The panel started with the announcement of TotalEnergies as being the first private sector company to receive 3-star recognition, the highest level of achievement as part of the FIA Road Safety Index.
FIA Secretary General for Automobile Mobility and Tourism Jacob Bangsgaard reminded the fact that the FIA Road Safety Index, based on different level of achievements, is conceived as a tool for progress. “It is not about shaming those who don’t have the 3-star level yet, it is about encouraging them to reach that level and it is about inspiring any organisation to include traffic safety in their sustainability reporting,” he said.
He also highlighted how the FIA is planning to rely on its network of 243 Members in 147 countries to support the deployment of the Index. “We are representing Mobility Clubs from all over the world and we will work with our Members to spread the message on the importance of calculating the road safety footprint on a national level, help us do the assessments and involve the industries,” he underlined.
TotalEnergies SVP HSE Michel Charton explained why they decided to implement the Index and first insisted on the scale of the impact that TotalEnergies can have on making the roads safer. “Globally, (TotalEnergies travels) 600 million kilometers per year, in countries with different risk levels: western European countries, but also in Brazil, in India, and in almost all African countries,” he said.
“Our journey started when we said we want 0 fatality in our company,” he continued.
Charton also underlined what the Index is bringing to companies: “Benchmarking is a very important work because we cannot progress without it and this Index is a way to see where we are, a way to see what we have to improve, a way to see what can be the goals.”
“We were proud to participate and to be the first audited company and we are honoured to be ranked three stars. I hope it is the very beginning of something big that can that can help all the private sector to improve safety on the road,” he concluded.
The FIA Foundation supported the development of the Index and FIA Foundation Executive Director Saul Billingsley also emphasised the power of benchmarking and how the Index can become a key part of organisations and companies’ social responsibility reporting policy.
“The Index is an important tool to help companies that have not internalised road safety work to see what others are doing, step up, and make the changes we need. The FIA Foundation hopes that this will be the start of something which will end with investors and shareholders viewing companies’ road safety footprint as an essential part of ESG, at the core of social and planetary responsibility,” he said.
World Health Organization Head of Safety and Mobility Nhan Tran also insisted on the fact that, when developing the global plan for the Decade of Action 2021-2030, the influence of private sector entities in shaping safer mobility and transport systems was highlighted and that the Index offers a tailor-made solution to increase their involvement.
“The performance measure of the Index provides a tool that is public, that is transparent, that can be used by consumers, by the media to hold private sector entities accountable for their road safety footprint. This is a very unique mechanism that has been put in place by the FIA Index that helps us to work in parallel with government actions and with the private sector actions. For us, this is a really important milestone in terms of our engagement strategy with both public and private sector,” he said.

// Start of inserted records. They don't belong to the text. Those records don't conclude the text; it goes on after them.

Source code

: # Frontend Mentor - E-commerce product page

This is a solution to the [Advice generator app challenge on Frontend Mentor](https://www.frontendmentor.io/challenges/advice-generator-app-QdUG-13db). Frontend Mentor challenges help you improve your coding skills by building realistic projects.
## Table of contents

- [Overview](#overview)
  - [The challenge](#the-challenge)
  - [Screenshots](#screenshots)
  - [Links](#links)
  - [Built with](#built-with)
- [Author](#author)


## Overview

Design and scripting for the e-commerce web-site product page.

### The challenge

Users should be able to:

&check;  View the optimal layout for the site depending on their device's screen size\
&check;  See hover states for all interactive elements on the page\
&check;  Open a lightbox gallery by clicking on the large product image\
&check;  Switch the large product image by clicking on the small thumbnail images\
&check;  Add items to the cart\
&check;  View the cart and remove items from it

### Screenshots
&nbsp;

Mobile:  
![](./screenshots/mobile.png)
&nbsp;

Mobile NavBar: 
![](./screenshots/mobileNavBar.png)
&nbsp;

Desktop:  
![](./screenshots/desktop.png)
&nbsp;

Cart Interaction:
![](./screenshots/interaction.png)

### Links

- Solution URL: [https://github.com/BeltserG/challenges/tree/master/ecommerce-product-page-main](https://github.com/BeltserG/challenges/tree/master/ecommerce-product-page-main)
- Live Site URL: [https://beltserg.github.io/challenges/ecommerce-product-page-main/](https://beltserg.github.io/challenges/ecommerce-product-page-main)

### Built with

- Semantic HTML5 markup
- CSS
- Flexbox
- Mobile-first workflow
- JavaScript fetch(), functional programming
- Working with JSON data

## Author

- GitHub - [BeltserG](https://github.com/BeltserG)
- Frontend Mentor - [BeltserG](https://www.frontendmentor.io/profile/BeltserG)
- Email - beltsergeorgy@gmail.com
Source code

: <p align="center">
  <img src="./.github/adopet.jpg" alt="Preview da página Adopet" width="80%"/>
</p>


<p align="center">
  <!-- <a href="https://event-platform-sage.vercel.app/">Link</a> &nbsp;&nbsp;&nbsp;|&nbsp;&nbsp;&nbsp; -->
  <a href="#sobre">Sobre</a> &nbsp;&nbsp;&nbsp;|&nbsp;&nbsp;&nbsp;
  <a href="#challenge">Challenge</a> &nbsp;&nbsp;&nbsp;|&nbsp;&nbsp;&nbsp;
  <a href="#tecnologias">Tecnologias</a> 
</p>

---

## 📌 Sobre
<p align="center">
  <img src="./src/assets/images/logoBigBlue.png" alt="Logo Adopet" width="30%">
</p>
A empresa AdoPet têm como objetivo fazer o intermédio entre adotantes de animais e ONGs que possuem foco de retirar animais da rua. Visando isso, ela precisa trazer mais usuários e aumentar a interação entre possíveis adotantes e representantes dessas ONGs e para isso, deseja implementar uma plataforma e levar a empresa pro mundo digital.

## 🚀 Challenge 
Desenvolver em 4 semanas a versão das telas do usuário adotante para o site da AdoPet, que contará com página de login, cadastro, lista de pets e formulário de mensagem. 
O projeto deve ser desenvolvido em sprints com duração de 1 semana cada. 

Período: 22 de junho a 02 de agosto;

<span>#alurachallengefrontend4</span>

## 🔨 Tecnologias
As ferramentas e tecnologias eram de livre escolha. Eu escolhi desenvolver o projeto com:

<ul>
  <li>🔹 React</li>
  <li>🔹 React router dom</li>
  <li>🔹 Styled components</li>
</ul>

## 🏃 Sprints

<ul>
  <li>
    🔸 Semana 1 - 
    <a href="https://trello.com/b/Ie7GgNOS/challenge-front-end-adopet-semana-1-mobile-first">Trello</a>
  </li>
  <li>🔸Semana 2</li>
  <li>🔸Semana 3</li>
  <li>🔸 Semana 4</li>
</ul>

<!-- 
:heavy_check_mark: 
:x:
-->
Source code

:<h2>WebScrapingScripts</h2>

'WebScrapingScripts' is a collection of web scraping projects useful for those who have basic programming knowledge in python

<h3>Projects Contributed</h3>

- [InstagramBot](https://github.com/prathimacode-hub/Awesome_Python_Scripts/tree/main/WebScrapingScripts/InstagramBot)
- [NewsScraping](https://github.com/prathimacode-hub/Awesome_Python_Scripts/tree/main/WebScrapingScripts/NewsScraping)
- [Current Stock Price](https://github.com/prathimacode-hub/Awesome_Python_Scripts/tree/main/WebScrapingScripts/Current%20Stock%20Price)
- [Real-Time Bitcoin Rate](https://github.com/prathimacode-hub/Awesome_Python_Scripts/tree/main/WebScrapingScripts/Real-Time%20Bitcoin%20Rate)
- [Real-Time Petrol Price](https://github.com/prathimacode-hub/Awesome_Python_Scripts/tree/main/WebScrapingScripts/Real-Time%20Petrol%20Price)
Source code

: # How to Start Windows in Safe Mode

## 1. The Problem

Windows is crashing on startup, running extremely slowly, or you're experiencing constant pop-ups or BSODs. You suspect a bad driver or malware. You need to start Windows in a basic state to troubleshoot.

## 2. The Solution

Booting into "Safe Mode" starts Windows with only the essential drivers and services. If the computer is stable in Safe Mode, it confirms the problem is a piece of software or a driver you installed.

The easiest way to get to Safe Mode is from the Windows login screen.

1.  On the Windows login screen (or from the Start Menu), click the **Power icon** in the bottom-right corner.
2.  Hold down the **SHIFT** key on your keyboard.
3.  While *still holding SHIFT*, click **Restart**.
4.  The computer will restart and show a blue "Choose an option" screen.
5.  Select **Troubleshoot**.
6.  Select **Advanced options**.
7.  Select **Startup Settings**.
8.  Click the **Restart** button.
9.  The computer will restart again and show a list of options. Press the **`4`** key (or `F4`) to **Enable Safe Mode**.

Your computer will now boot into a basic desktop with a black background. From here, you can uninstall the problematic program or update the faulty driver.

Swedish Transport Administration Director of Traffic Safety Maria Krafft, who had been involved in the development of the FIA Road Safety Index as part of the pilot phase, also insisted on the need to onboard the private sector and explained that it must be understood that mobility can only be sustainable if it is safe.
“I think that we need to be much better at including road safety in the sustainability world because that is where the private sector is and that is the language the private sector understands. We can be better at showing the problem and the level of road safety consequences. So I think that this benchmarking tool can help us to get out there,” she declared.